C’est peu dire que l’exécutif s’est mis dans une impasse. Au terme d’une procédure parlementaire puissamment verrouillée, toutes les voies de sortie étaient fermées pour le Président de la République. La dissolution ? Elle serait certainement perdante. Un référendum ? Les chances de victoire sont à peu près nulles. Un remaniement ? Pour faire quoi et surtout avec qui ?
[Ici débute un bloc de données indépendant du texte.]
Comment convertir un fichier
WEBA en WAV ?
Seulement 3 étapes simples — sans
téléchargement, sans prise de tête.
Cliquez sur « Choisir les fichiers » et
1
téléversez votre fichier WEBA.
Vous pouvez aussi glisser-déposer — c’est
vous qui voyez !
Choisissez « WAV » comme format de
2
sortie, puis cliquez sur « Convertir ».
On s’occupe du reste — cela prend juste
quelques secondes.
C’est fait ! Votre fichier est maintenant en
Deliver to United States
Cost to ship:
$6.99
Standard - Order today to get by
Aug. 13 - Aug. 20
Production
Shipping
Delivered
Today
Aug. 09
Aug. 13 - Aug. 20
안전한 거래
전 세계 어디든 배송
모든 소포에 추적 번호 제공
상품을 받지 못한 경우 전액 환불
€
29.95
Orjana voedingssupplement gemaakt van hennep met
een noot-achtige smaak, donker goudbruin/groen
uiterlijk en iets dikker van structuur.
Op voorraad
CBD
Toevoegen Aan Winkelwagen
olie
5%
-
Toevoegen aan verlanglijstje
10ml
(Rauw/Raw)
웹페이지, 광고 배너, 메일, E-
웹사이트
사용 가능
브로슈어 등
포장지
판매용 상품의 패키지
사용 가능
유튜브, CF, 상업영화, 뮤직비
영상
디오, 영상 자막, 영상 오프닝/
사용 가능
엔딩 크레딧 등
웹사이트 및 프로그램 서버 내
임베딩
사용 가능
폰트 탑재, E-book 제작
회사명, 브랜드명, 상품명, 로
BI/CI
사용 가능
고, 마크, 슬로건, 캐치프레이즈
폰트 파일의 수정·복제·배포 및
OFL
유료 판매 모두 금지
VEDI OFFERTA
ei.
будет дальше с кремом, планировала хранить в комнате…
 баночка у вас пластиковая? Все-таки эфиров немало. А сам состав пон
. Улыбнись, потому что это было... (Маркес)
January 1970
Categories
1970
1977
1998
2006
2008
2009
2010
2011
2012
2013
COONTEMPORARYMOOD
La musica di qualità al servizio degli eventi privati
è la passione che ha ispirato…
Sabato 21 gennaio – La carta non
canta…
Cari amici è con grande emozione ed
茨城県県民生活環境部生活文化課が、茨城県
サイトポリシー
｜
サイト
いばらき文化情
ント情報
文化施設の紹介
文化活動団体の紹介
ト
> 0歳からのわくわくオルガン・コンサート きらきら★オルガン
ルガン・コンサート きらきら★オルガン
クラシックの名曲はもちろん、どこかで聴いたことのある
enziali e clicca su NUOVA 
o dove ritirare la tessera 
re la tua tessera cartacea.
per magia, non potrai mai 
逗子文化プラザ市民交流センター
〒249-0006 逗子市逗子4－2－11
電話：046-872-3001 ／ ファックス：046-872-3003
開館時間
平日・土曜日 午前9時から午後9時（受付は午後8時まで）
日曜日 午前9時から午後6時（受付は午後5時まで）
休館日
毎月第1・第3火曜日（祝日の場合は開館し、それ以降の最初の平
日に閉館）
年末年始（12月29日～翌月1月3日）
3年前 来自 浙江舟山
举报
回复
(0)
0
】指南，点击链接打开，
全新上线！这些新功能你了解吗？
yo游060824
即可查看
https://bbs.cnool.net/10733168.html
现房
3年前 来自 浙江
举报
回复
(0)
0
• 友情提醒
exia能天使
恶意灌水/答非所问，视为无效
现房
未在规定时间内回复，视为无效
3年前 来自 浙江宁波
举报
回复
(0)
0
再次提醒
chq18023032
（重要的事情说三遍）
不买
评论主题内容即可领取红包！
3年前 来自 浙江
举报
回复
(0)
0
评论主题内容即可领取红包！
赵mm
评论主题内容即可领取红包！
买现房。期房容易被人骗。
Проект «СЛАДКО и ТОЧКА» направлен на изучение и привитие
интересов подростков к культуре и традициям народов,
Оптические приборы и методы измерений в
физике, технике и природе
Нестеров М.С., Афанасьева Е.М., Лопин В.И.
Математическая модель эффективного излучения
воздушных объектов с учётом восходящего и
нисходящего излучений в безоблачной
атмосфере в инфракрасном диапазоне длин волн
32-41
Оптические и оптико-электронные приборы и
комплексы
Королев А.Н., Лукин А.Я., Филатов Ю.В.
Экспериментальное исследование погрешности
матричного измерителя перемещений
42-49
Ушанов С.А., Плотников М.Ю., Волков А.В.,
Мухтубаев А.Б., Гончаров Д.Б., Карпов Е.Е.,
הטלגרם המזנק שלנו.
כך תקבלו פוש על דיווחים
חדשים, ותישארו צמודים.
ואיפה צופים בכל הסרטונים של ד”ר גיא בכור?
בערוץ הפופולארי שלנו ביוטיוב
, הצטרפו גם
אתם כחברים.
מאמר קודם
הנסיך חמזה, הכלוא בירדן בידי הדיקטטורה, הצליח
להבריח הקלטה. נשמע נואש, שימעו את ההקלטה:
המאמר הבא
Le chef de l’Etat est donc venu devant les Français les mains vides, avec pour seul et unique message : on continue ! Le sous-texte était clair : les manifestants se lasseront bien de battre le pavé pour rien, les grévistes de perdre de l’argent et les activistes de l’ultra-gauche de brûler des poubelles après le dîner. A la fin, les institutions auront démontré une nouvelle fois leur implacable efficacité pour imposer les vues de l’exécutif à un Parlement divisé, des syndicats unanimement hostiles et un pays clairement réfractaire. Tel est le pari présidentiel.
Un pari très risqué. D’abord parce qu’il risque de s’abîmer dans la violence : quand les voies ordinaires de la délibération démocratique ne permettent pas de régler ou d’atténuer un conflit, c’est dans la rue qu’il se termine, offrant un exutoire aux colères en même temps qu’une scène aux pulsions les plus désolantes. Au moment où nous écrivons, la messe est loin d’être dite.
Ensuite parce que cette attitude fait fi de l’amertume accumulée dans des segments de la population qui, n’en déplaise à une gauche naïvement euphorique, voteront demain sans doute plus facilement pour l’extrême droite, si l’on en croit les analyses de Bruno Palier et Paulus Wagner. Pendant que les Insoumis déroulent leur logique de combat sans prendre la mesure de leurs nouvelles responsabilités, comme l’analyse Gérard Courtois, le Rassemblement national, lui, continue à utiliser méthodiquement sa présence au Parlement pour se rendre respectable tout en consolidant ses fondamentaux xénophobes, comme le montrent Annalivia Lacoste et Thierry Pech.
Enfin et surtout, l’attitude du Président ne règle rien à la « crise de régime lente » que nous vivons depuis plusieurs mois. Croire que les institutions auront ici démontré leur solidité, c’est prendre ses désirs pour des réalités. En vérité, la séquence aura surtout montré qu’on peut en faire un usage parfaitement légal et cependant contraire à l’esprit de la démocratie, comme le souligne le constitutionnaliste Denis Baranger. A trop contraindre la discussion parlementaire, analyse-t-il, on ne la rationalise pas : on la dérègle – et c’est la Constitution qui en souffre.